### Supplied text
------------------------------------
Now Betamax is back in the news, as the broadcasters decry yet another innovation that they claim will destroy their industry. This time the culprit is Aereo, a service that uses individual antennas to send local, free, over-the-air broadcast programming to users’ mobile devices. It’s a boon to the public, especially to viewers in dense urban areas with broadcast reception challenges.

While the broadcasters acknowledge your right to put up an antenna and run a wire to your TV set, they claim that doing the exact same thing remotely (i.e. simply though a longer wire) is somehow illegal. Their contention has serious implications, especially to the nascent and burgeoning cloud computing and storage industries. Indeed, the Aereo case can be viewed as a backdoor attack on the Cablevision case, in which a federal court affirmed the legality of a remotely controlled digital video recorder (DVR). This decision has unleashed waves of investment and the provision of extraordinary new services to internet users.

The broadcasters fighting Aereo are the very same ones who have been granted billions of dollars in public spectrum at zero cost. As a condition of this massive government subsidy, they are obligated to provide the public with widely available, free programming – exactly what Aereo enables. Rather than embracing technologies that promote access, some networks even claim they will halt over-the-air broadcasting if Aereo is found to be legal. Broadcasters must make their own decisions – but if they believe that broadcasting is no longer a viable business, they should promptly return their spectrum to the public to be used for wireless internet and other productive uses.
------------------------------------
Dataset excerpts:
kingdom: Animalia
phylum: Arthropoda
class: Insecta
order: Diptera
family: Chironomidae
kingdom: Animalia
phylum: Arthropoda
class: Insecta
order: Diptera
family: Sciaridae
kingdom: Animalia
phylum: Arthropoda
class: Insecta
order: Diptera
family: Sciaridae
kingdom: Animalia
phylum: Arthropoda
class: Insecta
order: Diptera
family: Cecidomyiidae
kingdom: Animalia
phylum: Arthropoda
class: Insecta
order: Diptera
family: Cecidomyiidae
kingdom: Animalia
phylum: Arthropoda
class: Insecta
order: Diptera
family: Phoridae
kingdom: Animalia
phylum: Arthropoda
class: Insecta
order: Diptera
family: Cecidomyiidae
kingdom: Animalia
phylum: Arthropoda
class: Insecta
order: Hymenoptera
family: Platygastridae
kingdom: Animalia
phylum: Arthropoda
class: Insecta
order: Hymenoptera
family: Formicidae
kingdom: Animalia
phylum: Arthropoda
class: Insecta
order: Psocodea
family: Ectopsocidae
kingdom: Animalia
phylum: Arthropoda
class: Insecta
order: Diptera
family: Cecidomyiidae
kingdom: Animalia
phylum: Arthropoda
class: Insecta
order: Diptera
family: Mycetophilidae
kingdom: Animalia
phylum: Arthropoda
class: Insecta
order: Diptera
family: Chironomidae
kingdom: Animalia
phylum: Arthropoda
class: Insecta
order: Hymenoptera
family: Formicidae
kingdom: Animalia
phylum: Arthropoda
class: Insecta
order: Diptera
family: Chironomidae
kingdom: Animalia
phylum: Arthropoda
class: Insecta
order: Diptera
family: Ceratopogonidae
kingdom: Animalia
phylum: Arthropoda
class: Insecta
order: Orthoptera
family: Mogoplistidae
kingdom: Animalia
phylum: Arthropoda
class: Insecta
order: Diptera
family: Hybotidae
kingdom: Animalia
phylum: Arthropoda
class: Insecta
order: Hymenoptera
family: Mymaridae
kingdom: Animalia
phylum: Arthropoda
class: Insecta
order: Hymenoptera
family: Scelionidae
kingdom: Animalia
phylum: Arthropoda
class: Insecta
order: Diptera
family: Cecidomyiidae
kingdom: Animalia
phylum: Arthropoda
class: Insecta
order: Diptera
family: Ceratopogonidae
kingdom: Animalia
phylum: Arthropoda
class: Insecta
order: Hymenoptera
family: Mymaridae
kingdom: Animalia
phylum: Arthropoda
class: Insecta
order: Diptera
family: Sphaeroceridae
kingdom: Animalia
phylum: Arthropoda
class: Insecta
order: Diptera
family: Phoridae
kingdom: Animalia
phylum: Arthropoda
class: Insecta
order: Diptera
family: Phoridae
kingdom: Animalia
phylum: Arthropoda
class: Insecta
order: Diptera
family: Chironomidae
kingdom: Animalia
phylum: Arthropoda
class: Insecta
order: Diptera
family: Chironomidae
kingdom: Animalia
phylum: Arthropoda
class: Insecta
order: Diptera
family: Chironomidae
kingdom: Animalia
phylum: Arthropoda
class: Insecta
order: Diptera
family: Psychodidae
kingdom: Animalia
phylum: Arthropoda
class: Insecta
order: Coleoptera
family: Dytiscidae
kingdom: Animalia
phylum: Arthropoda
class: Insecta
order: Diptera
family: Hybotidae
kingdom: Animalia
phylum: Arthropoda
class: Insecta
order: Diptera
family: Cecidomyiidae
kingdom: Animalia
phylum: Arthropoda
------------------------------------
### Task requirements
1. In the text about Aereo, what does the service use to send local broadcast programming to users' mobile devices?
2. Rewrite the Aereo text starting with "Now Betamax is" and going on through "broadcast reception challenges.", putting "smartphones" in place of "mobile devices".

### Task solutions
1. Individual antennas.

2.
Now Betamax is back in the news, as the broadcasters decry yet another innovation that they claim will destroy their industry. This time the culprit is Aereo, a service that uses individual antennas to send local, free, over-the-air broadcast programming to users’ smartphones. It’s a boon to the public, especially to viewers in dense urban areas with broadcast reception challenges.